Study of phase composition, microstructure and hardness of multicomponent zirconia-based ceramics

The manufacture of products from refractory ceramics requires high temperatures due to the high activation energies of the sintering process of refractory oxides. Processing temperatures for ceramics made of ZrO2, Al2O3, MgO can be reduced if a flux or glass-forming component is selected. Furthermore, in multicomponent ceramics it is possible to create more favorable thermoresistive properties. This study examines the synthesis, structural, phase and mechanical properties of multicomponent porous ZrO2-WO3-Al2O3-MgO ceramics with varying weight concentrations of components. Experimental samples were obtained by standard solid state reaction method. The analysis of fabricated samples was carried out using X-ray phase analysis, scanning electron microscopy and the Vickers microhardness test. In this work, a new approach to increasing the microhardness of porous refractory ceramics is presented, in which WO3-based flux forms a matrix composed of glass-like formations that "attach" particles of ZrO2 and MgAl2O4 phases.
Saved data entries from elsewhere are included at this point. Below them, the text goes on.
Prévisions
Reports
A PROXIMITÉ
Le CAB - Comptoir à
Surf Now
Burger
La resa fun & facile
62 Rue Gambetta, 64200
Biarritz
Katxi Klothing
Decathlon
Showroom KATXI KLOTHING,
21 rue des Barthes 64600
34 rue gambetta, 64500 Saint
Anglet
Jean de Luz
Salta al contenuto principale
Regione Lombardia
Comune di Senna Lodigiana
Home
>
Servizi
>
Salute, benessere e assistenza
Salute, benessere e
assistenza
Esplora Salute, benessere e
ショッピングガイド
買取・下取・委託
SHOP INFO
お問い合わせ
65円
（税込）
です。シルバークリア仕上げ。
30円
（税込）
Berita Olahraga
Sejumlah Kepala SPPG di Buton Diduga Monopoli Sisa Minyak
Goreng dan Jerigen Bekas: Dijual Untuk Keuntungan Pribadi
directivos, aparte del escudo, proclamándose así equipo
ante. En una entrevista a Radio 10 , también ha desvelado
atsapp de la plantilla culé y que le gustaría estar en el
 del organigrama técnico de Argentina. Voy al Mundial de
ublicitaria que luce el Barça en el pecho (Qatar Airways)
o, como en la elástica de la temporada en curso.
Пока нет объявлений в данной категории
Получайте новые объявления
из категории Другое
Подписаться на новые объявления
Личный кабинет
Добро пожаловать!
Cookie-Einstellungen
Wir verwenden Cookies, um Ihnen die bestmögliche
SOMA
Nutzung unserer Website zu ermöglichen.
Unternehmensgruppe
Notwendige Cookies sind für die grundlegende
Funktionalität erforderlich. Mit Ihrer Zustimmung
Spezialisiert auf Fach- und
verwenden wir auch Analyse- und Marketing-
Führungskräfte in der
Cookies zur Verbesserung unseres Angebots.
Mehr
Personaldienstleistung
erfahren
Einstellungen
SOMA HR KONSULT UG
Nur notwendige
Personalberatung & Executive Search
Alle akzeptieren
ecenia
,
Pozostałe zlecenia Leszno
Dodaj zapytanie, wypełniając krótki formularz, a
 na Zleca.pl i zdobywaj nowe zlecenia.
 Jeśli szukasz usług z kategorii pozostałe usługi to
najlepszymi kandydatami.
The obtained ceramics demonstrates high microhardness values HV0.05 for porous materials ranging from 500 to 600. Studies have shown that the selected composition of multicomponent ceramics (x = 0.10-0.25) can be used as a refractory material up to temperatures of similar to 1300 degrees C. The fabricated refractory ceramics potentially possess chemical stability and optimal microhardness properties, which makes these materials promising as a heat insulating lining in the metals, ceramics and glass manufacturing, as well as for components in the chemical industry.